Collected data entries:
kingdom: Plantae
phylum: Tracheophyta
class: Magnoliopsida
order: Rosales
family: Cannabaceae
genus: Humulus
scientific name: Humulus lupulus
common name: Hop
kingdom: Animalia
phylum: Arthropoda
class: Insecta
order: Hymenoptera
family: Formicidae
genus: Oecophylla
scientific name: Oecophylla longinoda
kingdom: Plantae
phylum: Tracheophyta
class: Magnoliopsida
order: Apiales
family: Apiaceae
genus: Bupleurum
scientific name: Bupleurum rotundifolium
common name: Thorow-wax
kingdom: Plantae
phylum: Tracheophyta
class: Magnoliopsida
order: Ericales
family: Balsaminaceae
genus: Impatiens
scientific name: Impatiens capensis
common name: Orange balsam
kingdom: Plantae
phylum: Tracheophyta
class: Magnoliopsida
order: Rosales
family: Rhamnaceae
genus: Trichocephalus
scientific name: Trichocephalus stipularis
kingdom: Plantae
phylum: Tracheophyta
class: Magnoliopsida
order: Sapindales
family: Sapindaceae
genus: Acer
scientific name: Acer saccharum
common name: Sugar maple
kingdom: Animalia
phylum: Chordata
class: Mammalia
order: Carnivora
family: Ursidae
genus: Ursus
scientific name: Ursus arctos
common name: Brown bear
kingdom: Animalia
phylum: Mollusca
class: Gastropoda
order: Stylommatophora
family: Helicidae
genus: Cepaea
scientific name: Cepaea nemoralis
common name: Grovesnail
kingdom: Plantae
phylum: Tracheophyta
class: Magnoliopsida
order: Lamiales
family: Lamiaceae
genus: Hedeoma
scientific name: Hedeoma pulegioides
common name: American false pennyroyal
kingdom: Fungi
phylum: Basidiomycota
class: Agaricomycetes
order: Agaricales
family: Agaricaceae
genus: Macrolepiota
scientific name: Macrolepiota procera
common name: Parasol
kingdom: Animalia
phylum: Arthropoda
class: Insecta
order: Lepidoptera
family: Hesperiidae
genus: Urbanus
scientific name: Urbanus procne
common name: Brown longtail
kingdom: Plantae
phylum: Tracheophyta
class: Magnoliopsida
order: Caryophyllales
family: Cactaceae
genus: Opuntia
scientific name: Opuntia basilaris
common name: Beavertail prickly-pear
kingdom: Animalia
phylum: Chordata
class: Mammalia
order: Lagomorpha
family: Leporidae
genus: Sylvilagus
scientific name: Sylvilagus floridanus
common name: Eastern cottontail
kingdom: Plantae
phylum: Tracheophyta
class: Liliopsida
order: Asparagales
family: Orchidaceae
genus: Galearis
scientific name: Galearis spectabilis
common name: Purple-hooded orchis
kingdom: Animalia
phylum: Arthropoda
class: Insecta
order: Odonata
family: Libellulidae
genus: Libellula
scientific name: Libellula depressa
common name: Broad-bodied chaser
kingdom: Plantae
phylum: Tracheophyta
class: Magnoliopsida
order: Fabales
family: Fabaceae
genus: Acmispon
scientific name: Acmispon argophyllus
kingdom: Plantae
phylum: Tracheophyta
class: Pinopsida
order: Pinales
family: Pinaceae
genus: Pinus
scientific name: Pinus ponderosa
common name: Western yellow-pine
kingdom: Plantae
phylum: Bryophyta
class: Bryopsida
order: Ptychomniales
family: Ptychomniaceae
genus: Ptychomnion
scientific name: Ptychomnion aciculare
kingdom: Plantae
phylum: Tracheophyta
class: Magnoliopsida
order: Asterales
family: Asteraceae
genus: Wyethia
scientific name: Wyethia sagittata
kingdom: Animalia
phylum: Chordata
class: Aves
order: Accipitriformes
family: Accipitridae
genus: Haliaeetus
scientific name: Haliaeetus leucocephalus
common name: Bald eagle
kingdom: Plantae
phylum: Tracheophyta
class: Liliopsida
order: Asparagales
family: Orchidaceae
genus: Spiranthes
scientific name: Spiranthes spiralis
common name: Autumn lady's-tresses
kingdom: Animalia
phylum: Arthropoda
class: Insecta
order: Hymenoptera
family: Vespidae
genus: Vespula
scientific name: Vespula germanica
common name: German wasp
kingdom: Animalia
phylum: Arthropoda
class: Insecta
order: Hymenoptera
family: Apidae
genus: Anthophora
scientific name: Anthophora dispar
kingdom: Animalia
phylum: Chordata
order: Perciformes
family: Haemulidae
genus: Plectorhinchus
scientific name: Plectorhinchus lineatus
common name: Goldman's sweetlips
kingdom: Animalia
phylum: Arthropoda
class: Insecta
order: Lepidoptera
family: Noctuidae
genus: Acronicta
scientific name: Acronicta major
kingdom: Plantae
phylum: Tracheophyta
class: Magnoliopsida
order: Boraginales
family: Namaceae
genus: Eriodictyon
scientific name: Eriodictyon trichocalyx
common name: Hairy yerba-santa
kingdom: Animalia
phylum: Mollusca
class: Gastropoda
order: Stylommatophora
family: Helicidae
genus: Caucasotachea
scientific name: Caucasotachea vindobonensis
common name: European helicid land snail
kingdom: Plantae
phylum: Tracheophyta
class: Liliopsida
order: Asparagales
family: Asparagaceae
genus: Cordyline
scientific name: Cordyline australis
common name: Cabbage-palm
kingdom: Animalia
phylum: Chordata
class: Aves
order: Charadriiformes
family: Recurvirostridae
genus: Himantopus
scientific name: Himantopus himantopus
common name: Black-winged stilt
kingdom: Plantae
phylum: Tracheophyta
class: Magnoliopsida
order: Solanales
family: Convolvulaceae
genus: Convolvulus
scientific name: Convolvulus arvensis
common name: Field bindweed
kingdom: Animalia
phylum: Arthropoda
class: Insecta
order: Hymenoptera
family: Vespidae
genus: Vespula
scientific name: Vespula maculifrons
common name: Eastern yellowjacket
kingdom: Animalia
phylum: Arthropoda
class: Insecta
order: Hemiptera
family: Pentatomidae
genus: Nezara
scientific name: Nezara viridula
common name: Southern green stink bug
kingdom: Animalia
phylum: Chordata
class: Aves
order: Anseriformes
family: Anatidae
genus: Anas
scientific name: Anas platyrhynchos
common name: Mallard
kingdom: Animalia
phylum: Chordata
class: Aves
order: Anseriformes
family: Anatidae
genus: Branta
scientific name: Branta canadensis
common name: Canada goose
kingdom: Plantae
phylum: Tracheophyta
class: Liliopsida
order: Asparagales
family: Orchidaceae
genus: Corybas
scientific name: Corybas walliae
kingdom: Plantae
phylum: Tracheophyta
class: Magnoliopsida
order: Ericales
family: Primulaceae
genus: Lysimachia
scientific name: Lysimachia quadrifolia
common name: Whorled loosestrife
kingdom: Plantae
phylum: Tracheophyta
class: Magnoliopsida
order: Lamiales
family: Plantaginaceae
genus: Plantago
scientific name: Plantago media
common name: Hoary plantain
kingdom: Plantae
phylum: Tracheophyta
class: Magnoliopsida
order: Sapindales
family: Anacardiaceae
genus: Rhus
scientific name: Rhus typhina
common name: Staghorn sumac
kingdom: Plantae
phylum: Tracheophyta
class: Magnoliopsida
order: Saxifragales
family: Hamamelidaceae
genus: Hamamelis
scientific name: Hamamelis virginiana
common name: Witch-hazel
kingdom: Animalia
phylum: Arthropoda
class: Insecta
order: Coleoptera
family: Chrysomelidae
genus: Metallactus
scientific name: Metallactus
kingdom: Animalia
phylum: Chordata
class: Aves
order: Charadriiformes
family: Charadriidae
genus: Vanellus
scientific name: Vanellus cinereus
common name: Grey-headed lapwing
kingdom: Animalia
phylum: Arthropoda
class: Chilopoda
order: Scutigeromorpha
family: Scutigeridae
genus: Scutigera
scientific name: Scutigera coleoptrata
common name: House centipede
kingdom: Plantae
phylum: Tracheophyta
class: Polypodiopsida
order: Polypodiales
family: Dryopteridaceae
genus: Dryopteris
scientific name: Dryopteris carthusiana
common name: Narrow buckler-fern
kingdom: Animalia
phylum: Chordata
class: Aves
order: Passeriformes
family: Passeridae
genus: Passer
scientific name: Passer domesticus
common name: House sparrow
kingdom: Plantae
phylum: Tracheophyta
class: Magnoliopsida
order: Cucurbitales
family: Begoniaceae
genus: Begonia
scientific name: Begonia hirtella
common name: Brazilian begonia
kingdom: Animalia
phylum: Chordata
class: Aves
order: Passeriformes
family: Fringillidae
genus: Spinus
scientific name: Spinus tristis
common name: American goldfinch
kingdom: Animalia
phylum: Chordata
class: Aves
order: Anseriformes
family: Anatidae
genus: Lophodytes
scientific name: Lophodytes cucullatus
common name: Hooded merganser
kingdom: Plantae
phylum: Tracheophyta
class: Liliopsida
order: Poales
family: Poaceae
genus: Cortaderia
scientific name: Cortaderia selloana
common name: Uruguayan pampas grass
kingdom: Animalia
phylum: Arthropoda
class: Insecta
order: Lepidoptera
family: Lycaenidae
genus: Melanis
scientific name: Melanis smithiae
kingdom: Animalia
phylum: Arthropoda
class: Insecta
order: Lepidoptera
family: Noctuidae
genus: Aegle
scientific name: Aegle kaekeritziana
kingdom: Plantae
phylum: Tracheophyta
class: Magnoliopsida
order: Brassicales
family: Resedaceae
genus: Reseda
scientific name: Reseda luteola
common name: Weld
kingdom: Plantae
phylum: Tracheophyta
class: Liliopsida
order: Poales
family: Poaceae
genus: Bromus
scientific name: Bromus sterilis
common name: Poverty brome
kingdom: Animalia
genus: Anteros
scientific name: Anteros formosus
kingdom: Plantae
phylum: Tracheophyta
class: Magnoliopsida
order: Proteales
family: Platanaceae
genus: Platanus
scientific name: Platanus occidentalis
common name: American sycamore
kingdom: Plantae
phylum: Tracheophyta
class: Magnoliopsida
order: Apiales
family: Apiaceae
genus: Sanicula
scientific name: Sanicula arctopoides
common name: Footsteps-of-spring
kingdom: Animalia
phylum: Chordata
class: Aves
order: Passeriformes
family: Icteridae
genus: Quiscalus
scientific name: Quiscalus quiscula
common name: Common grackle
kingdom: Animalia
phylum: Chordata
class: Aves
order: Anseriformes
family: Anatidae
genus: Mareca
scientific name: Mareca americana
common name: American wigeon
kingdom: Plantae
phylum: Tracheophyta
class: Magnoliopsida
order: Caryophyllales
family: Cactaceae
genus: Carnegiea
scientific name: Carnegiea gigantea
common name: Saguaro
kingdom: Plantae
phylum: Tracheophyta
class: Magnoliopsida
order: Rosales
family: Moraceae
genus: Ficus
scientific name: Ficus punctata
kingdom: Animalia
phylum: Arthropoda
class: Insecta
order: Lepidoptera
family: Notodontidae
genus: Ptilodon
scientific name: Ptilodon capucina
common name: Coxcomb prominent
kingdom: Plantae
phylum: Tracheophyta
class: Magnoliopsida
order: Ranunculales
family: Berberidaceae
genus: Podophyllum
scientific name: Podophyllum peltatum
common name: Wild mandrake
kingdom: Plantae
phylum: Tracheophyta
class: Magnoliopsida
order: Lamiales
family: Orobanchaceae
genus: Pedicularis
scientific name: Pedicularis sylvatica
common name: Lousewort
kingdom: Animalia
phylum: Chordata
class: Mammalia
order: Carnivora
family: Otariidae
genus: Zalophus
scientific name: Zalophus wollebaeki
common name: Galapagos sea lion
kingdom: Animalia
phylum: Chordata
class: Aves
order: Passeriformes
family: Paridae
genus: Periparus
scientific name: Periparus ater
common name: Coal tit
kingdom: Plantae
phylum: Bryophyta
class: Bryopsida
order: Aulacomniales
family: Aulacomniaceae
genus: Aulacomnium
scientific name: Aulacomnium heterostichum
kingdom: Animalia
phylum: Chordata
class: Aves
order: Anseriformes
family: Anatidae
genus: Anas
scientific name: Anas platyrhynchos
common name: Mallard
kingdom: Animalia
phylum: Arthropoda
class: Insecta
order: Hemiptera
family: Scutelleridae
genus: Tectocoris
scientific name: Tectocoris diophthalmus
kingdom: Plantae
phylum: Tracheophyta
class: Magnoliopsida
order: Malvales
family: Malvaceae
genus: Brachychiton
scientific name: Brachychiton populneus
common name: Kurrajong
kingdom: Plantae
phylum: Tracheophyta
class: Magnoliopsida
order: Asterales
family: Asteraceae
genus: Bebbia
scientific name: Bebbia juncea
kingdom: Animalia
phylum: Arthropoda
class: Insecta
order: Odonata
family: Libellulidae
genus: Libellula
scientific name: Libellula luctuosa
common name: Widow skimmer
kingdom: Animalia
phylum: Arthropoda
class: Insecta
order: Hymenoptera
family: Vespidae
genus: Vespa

## WHAT THIS TASK INVOLVES
Reproduce word for word the lines between the one holding "family: Pinaceae" and the one holding "genus: Spiranthes", inclusive.

## SOLUTION FOR THIS TASK
family: Pinaceae
genus: Pinus
scientific name: Pinus ponderosa
common name: Western yellow-pine
kingdom: Plantae
phylum: Bryophyta
class: Bryopsida
order: Ptychomniales
family: Ptychomniaceae
genus: Ptychomnion
scientific name: Ptychomnion aciculare
kingdom: Plantae
phylum: Tracheophyta
class: Magnoliopsida
order: Asterales
family: Asteraceae
genus: Wyethia
scientific name: Wyethia sagittata
kingdom: Animalia
phylum: Chordata
class: Aves
order: Accipitriformes
family: Accipitridae
genus: Haliaeetus
scientific name: Haliaeetus leucocephalus
common name: Bald eagle
kingdom: Plantae
phylum: Tracheophyta
class: Liliopsida
order: Asparagales
family: Orchidaceae
genus: Spiranthes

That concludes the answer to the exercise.